Rsync for backup considered dangerous

backuprsync

In our research group, we have the need to backup data acquired on the MRI scanner in a way that will preserve any scan ever acquired (even though data might be deleted from the scanner due to space or other reasons). We call this our vault.

To store to the vault, a separate machine nfs-mounts the data partition of the scanner and copies data to its own local backup harddisk:

rsync -au /nfsmount/data /pvbackup-vault >> $LOGFILE

My question is: Is this safe? Our data sometimes gets reprocessed, after having been processed once before. So I want the -u flag.

For the actual, raw data (that is sacred) I can foresee one problem: Files on the scanner get overwritten due to some error/mistake/unforeseeable circumstance and then data in the vault will be overwritten. I am not sure how to protect against that. On one side I would like to allow for data to be re-processed maybe even re-acquired on the other side I would like to create a vault that is immune to future changes, at least on the data side.
Should I flag those circumstances and deal with them by hand?
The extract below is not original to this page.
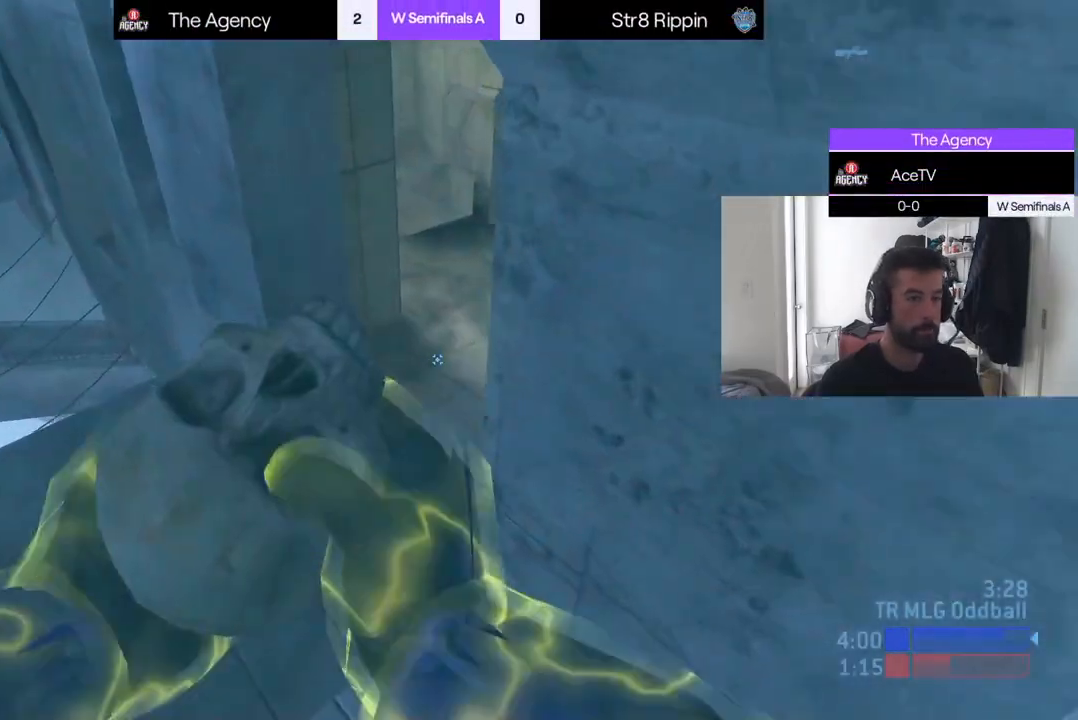
{"buttons": [], "left_stick": "up", "right_stick": "down", "events": []}
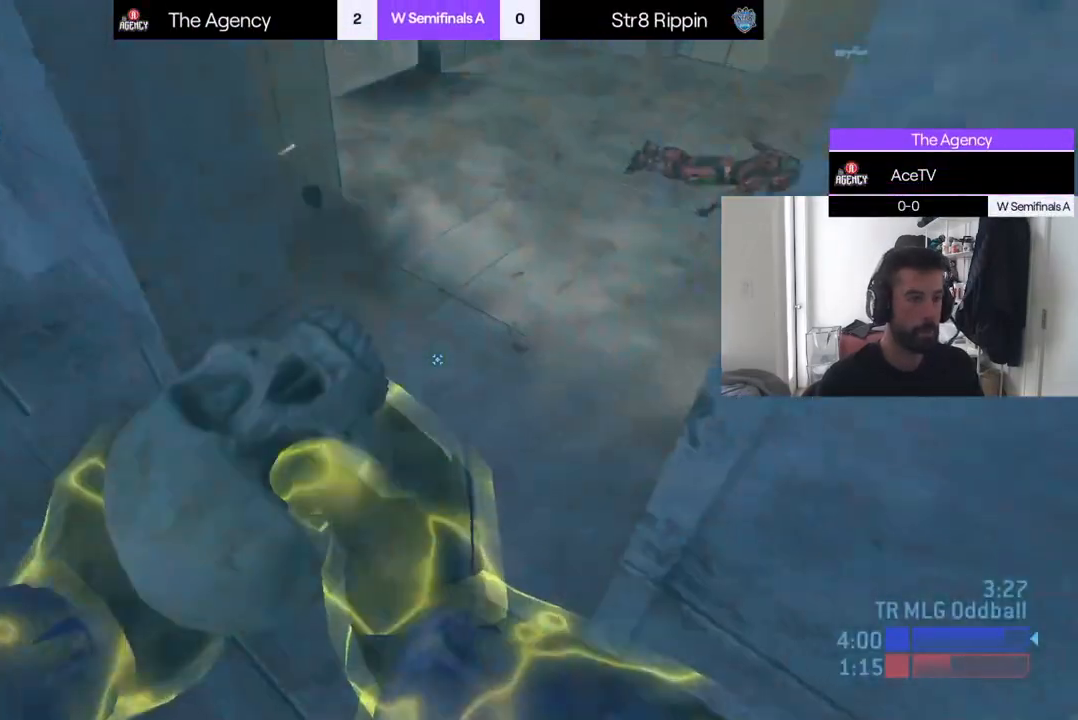
{"buttons": [], "left_stick": "up", "right_stick": "right", "events": [[84, "right_stick", "right"]]}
Tedious.

Note:
I have a different incremental strategy (rsnapshot) in place to protect from user error that allows recovery of inadvertently deleted/changed data reaching back a certain number of hours/days/weeks/months.

Note2:
Maybe I should mention that we are dealing with ca 250GB currently and ca 10GB per week newly acquired data. So, DVDs are out as alternative…

Best Answer

You are doing the first part right, get the data off of the hardware scanner in the event something happens to it. The second part should be that you take backups of your intermediary backup location. So in other words you either should setup a secondary rsync job to another final resting/backup place or actually have a backup program come in and take a periodic copy for a more permanent/archival purpose.

Often you will do two things to preserve data...

  1. Take the immediate disk to disk backup (Scanner using rsync)
  2. Take an archival backup disk to tape, or some newer methods just another disk to disk or disk to web mechanism.

This ensures your scanner data is protected and you have long term archives of everything that happens. Treat your disk to disk as temporary backup until the archival run can complete, your archive is sacred.